Indian restaurants run the gamut from roadside shacks (dhabas) to classy five-star places where the experience is comparable to places anywhere in the world. Away from the big cities and tourist haunts, mid-level restaurants are scarce, and food choices will be limited to the local cuisine, Punjabi/Mughlai, Chinese and occasionally South Indian.
The credit for popularizing Punjabi cuisine all over the country goes to the dhabas that line India's highways. Their patrons are usually the truckers, who happen to be overwhelmingly Punjabi. The authentic dhaba serves up simple yet tasty seasonal dishes like roti and dhal with onions, and diners sit on cots instead of chairs. Hygiene can be an issue in many dhabas, so if one's not up to your standards try another.
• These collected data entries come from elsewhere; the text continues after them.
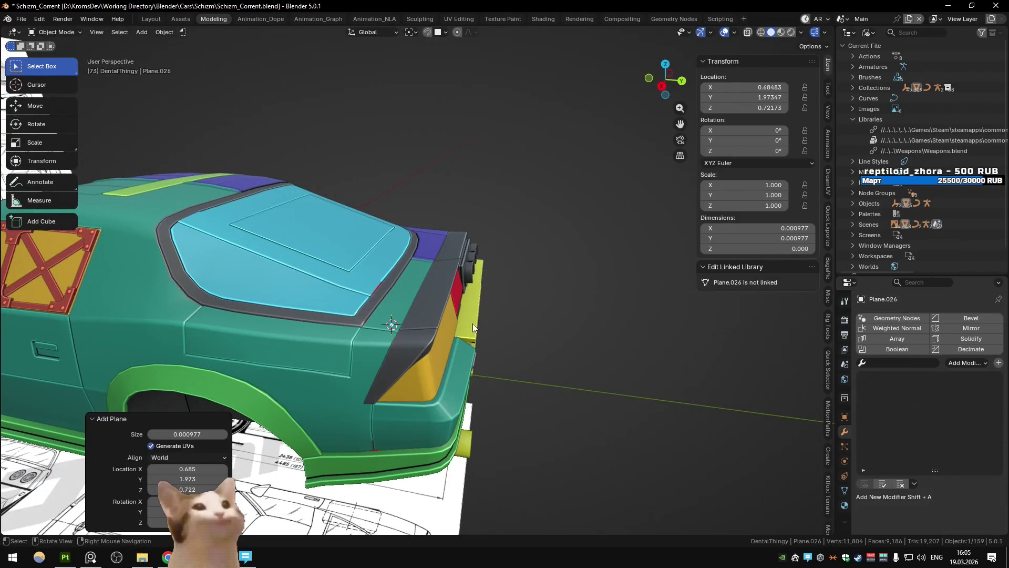
pyautogui.press('ctrl+z')
pyautogui.press('shift+a')
pyautogui.moveTo(410, 319)
pyautogui.press('Escape')
pyautogui.moveTo(440, 318); pyautogui.dragTo(379, 328)
pyautogui.press('shift+d')
pyautogui.rightClick(491, 316)
# Set the duplicated spoiler to face selection and hide it
pyautogui.press('Tab')
pyautogui.press('alt+z')
pyautogui.press('3')
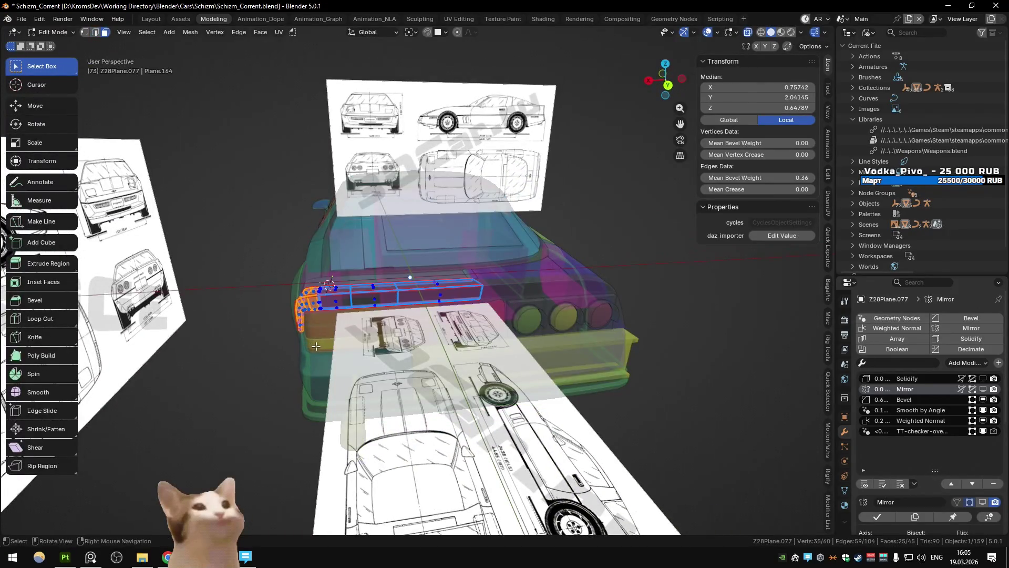
pyautogui.press('alt+z')
pyautogui.press('Tab')
pyautogui.moveTo(337, 324); pyautogui.dragTo(427, 310)
pyautogui.press('h')
# Delete a strip of faces, including the corner triangle, across the rear body panel
pyautogui.click(507, 302)
pyautogui.press('Tab')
In rural areas, dhabas are usually the only option.
In Southern India, "Hotel" means a local restaurant serving south Indian food, usually a thali -- a full plate of food that usually includes a kind of bread and an assortment of meat or vegetarian dishes -- and prepared meals.
Although you may be handed an extensive menu, most dishes are served only during specific hours, if at all.
Learn & Experience
There are many things to learn that interest foreigners all over India, but there are a few destinations that become known for certain things:
Yoga is popular in Haridwar & Rishikesh
Ayurveda is popular in Kerala.
Learn Hindi in Delhi and Varanasi
Classical musical instruments in Varanasi
Classical vocal music and classical Dance forms in Tamil Nadu
Buddhism in Dharamshala and Spiti in Himachal Pradesh as well as in Bodhgaya in Bihar
Religion and rituals
In mosques, churches and temples it is obligatory to take off your shoes. It may also be customary to take off your footwear while entering into homes, follow other people's lead.
Books and written material are treated with respect, as they are considered as being concrete/physical forms of the Hindu Goddess of Learning, Saraswati. A book should not be touched with the feet and if it has accidentally touched, the same gesture of apology as is made to people (see above) should be performed. The same goes with currency, or anything associated with wealth (especially gold). They are treated as being physical representations of the Goddess Lakshmi (of Wealth) in human form, and should not be disrespected.
Avoid winking, whistling, pointing or beckoning with your fingers, and touching someone's ears. All of these are considered rude.